Letztes Update:
20210914104157

Neue Corona-Kriterien und Impfstatus-Auskunft treten in Kraft

10:40
14.09.2021
Für den Kampf gegen die Corona-Pandemie im Herbst und Winter können jetzt weitere Maßnahmen umgesetzt werden. Von Bundestag und Bundesrat beschlossene Neuregelungen zu den Bewertungskriterien der Pandemielage und zu Auskünften zum Impfstatus von Beschäftigten wurden am Dienstag im Bundesgesetzblatt verkündet und treten damit an diesem Mittwoch in Kraft.

Wesentliche Messlatte zur Lage-Einschätzung soll demnach die Zahl der Corona-Patienten in den Kliniken sein. Diese soll die bisherige Orientierung an den Infektionszahlen ablösen, die angesichts der Impfungen nicht mehr als so aussagekräftig gelten. Berücksichtigt werden sollen aber auch «weitere Indikatoren». Die Länder sollen dann jeweils festlegen können, wo kritische Schwellen liegen, ab denen weitergehende Alltagsbeschränkungen greifen.

Zudem sollen Beschäftigte in Kitas, Schulen und Pflegeheimen für die Zeit der Krise vom Arbeitgeber gefragt werden können, ob sie geimpft sind.

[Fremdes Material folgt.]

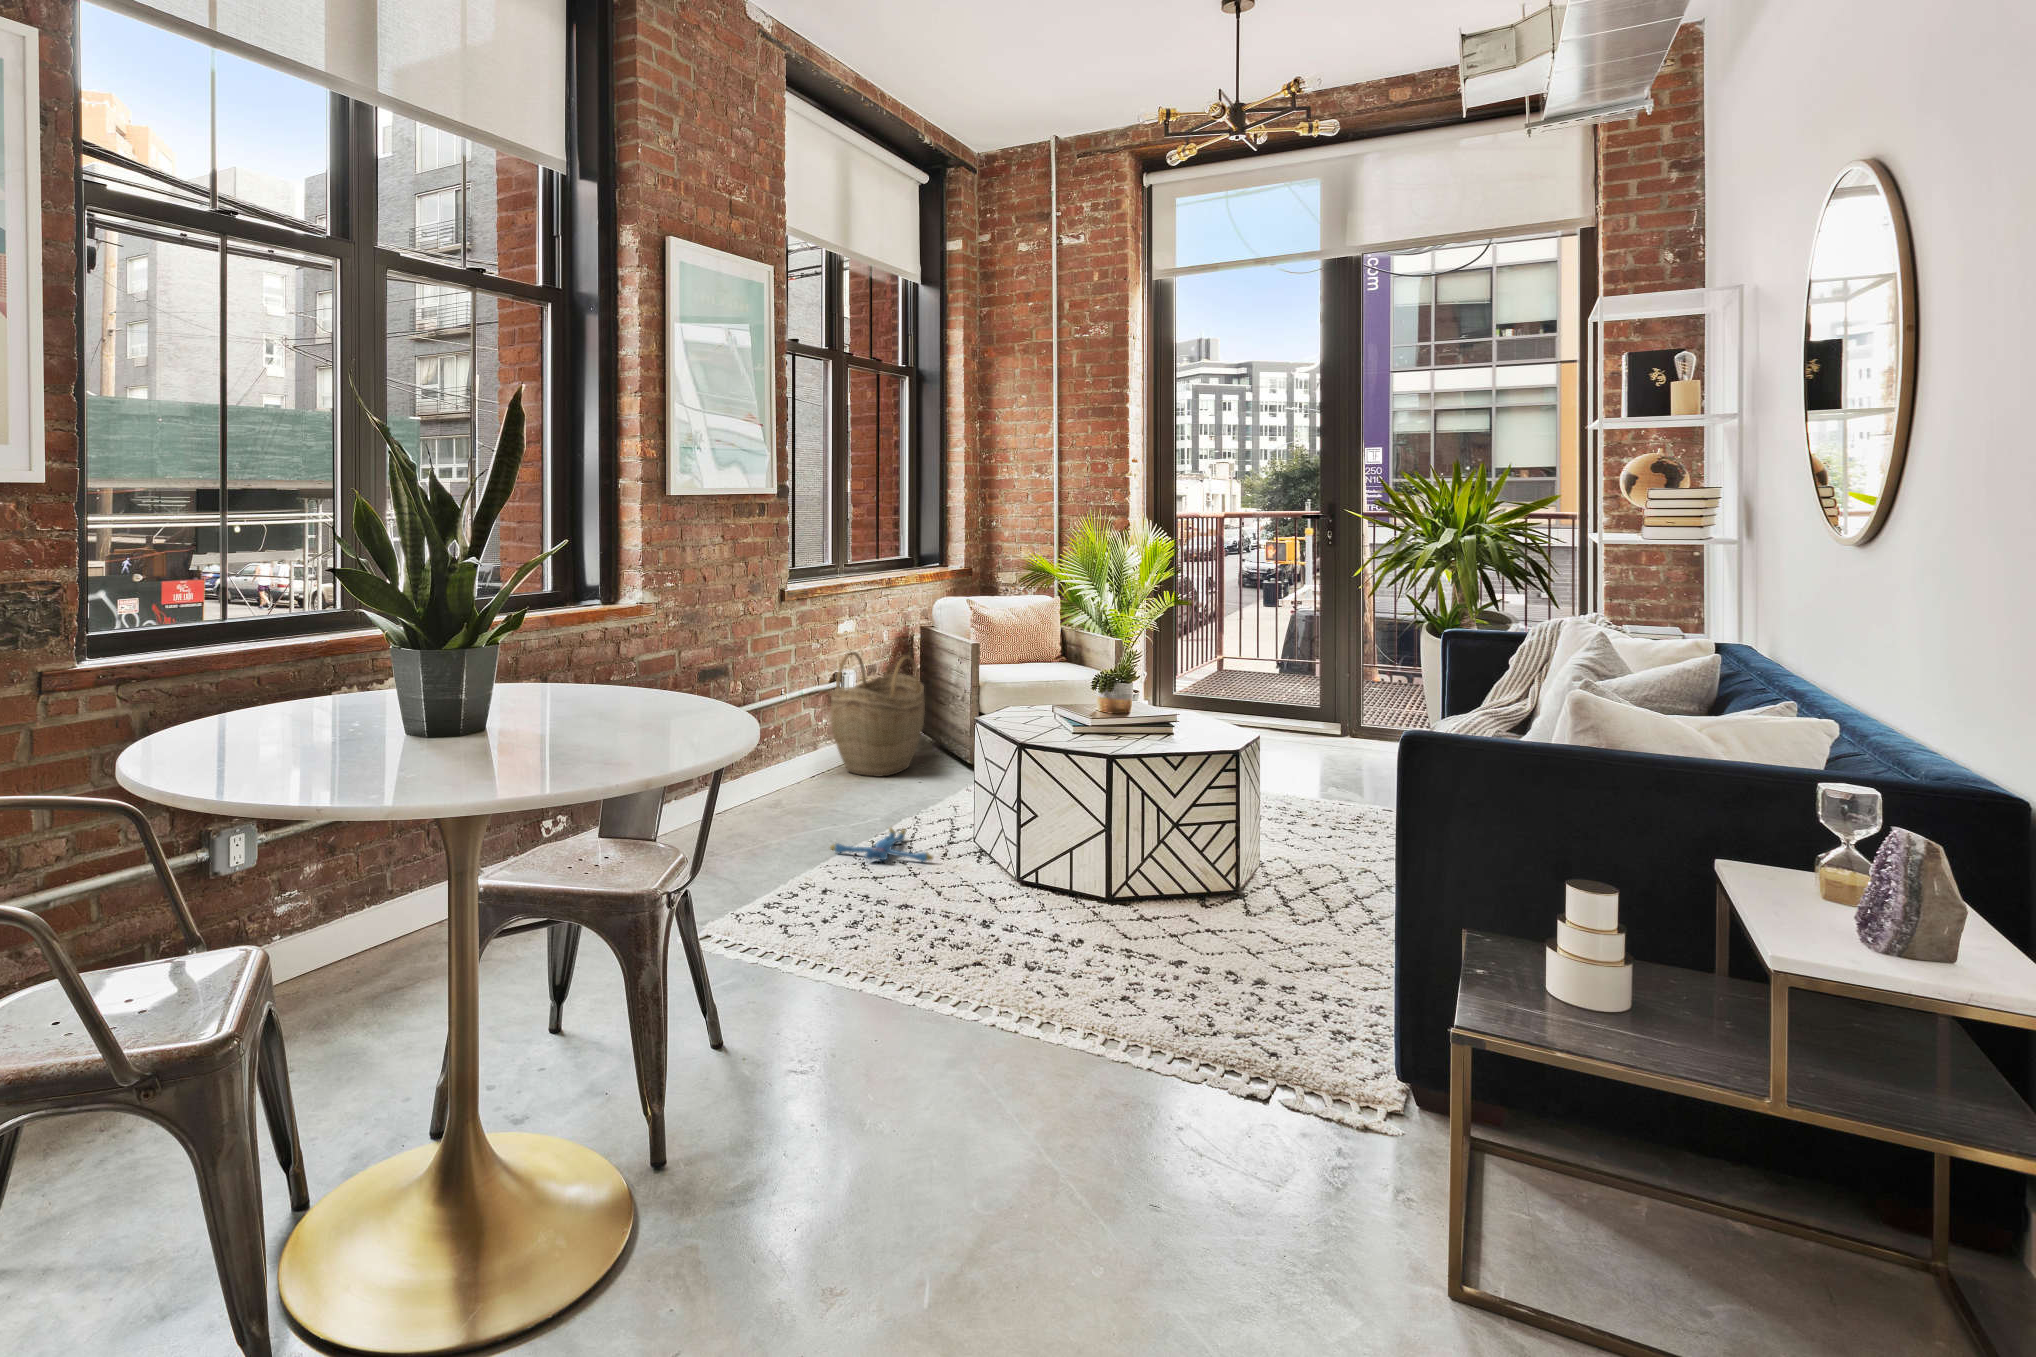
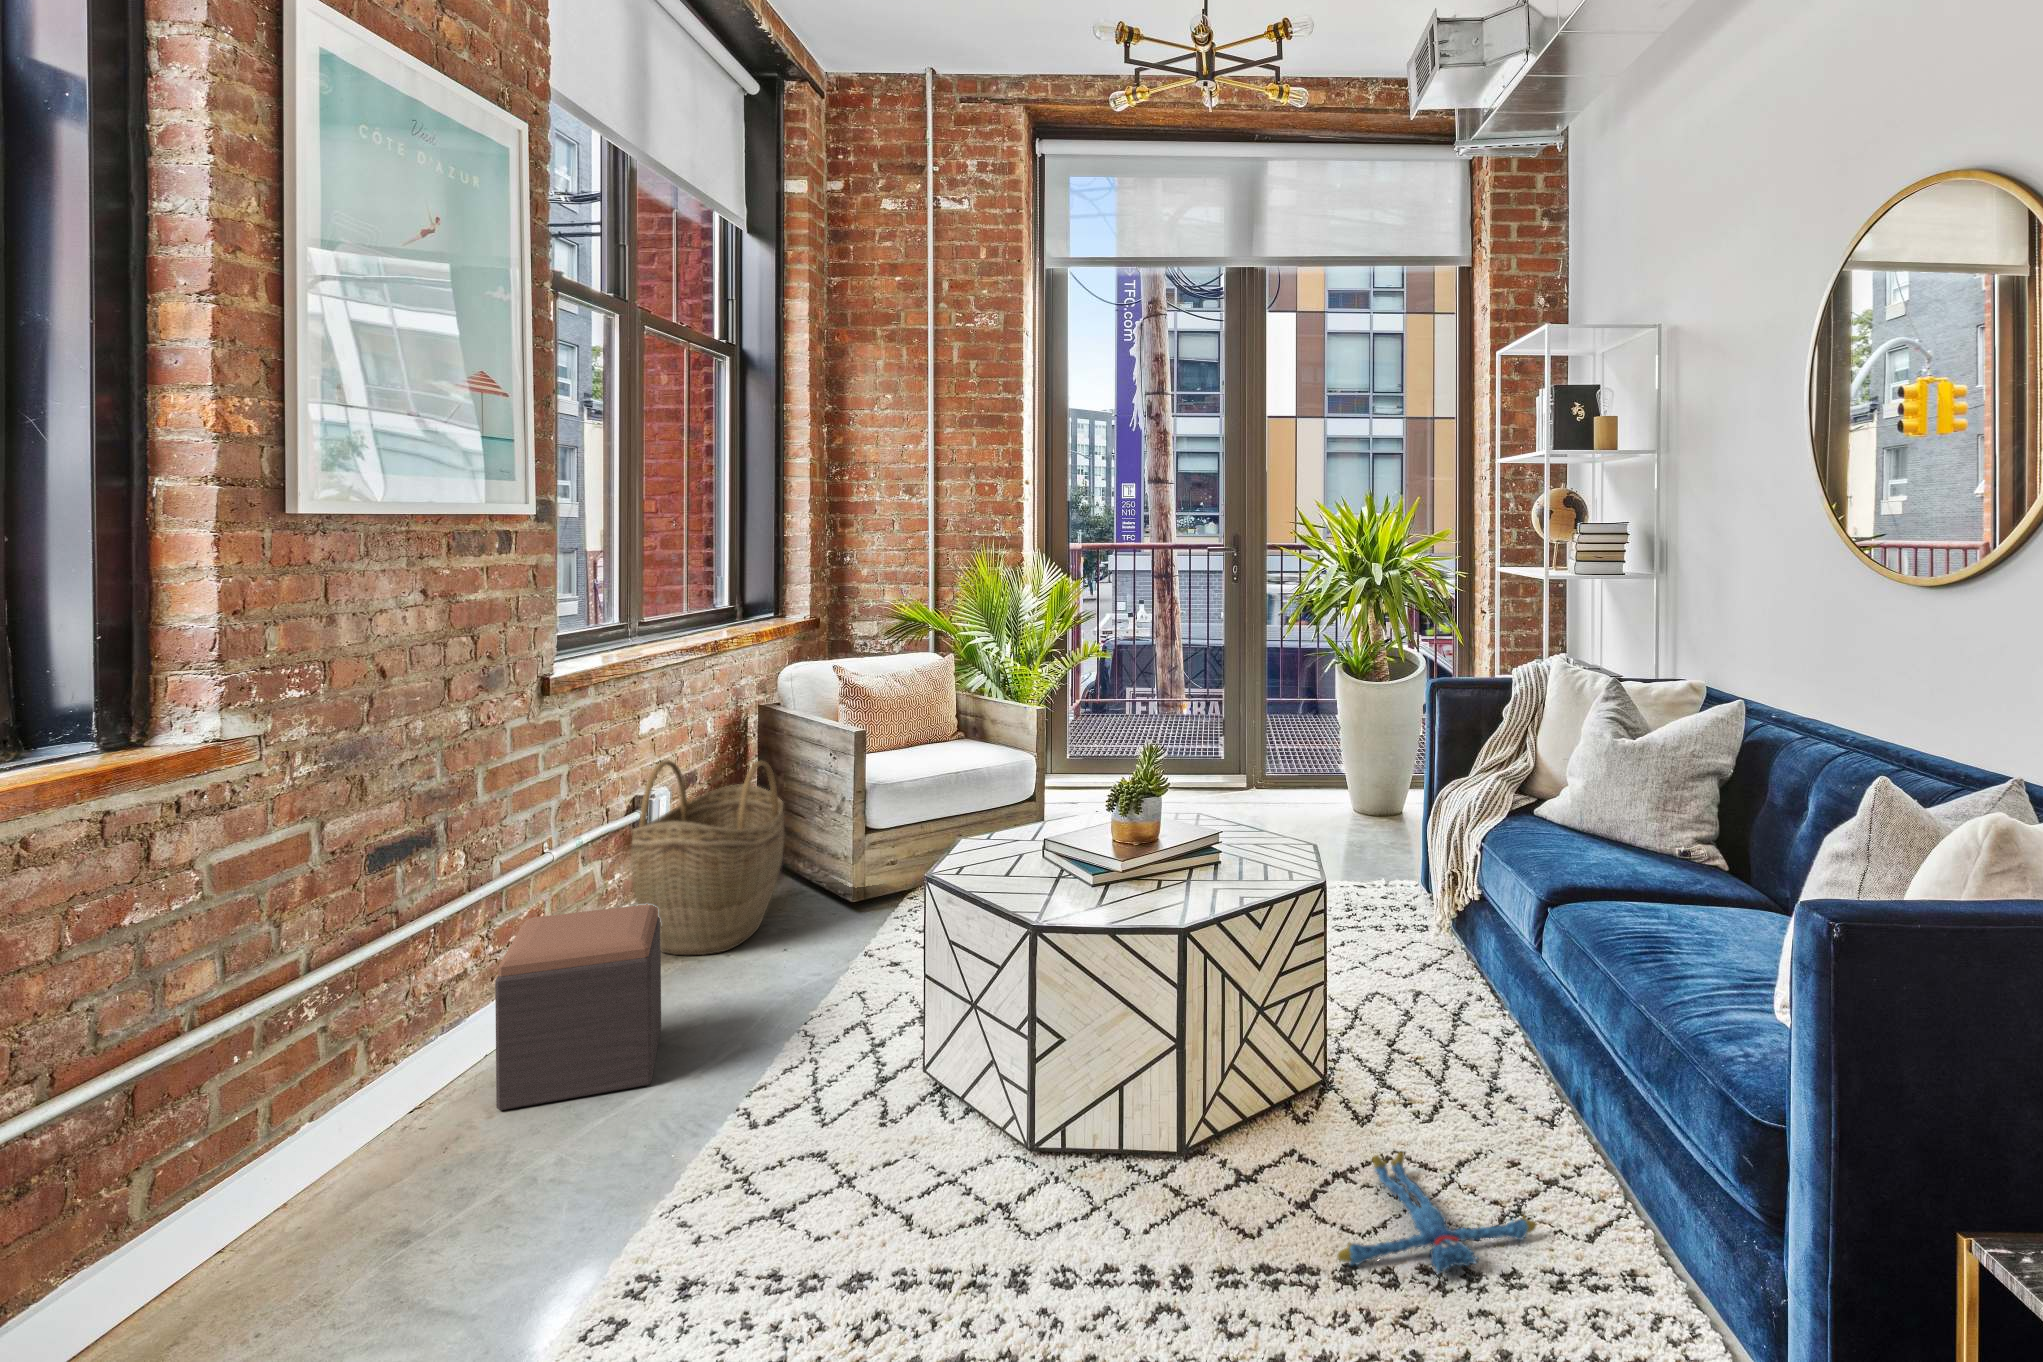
footstool: none [753,725,839,823] -> present [495,904,661,1110]
plush toy: present [830,828,933,862] -> present [1338,1152,1536,1273]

Neben den Änderungen im Infektionsschutzgesetz tritt auch das Gesetz in Kraft, mit dem ein Hilfsfonds nach der Hochwasserkatastrophe Mitte Juli eingerichtet wird. Für den Wiederaufbau vor allem im Westen Deutschlands sollen in den nächsten Jahren bis zu 30 Milliarden Euro bereit gestellt werden.

(dpa)

Strengere Corona-Regeln im Südwesten wohl ab Donnerstag

10:38
14.09.2021
Ab Donnerstag sollen strengere Corona-Maßnahmen in Baden-Württemberg in Kraft treten. Das kündigte Gesundheitsminister Manne Lucha (Grüne) am Dienstag in Stuttgart an. Die überarbeitete Corona-Verordnung sei bereits in den Ressorts abgestimmt. Er denke, dass sie bereits ab Donnerstag in Kraft treten könne, sagte Lucha. Damit bekommt das Land ein mehrstufiges Warnsystem, dass sich nach der Belegung der Intensivbetten richtet. Eine erste sogenannte Warnstufe soll landesweit gelten, sobald 250 Intensivbetten mit Covid-19-Patienten belegt sind oder 8 von 100 000 Einwohnern innerhalb von sieben Tagen mit Corona-Symptomen in eine Klinik eingeliefert worden sind. Dann hätten etwa Ungeimpfte nur noch mit einem negativen PCR-Test Zugang zu bestimmten öffentlichen Bereichen.

In einem zweiten Schritt gilt künftig landesweit die 2G-Regel (Geimpfte und Genesene), sobald 390 Covid-Patienten auf Intensivstationen behandelt werden oder die sogenannte Hospitalisierungsinzidenz bei 12 liegt. Dann hätten Ungeimpfte unter anderem keinen Zutritt mehr zu Restaurants, Kultur- und Sportveranstaltungen.

Es handle sich nicht um eine Strafaktion, sondern habe epidemiologische Gründe, betonte Ministerpräsident Winfried Kretschmann (Grüne). Ungeimpfte seien die Träger der Pandemie. Er wolle sich in einem Podcast diese Woche speziell an Impfgegner wenden.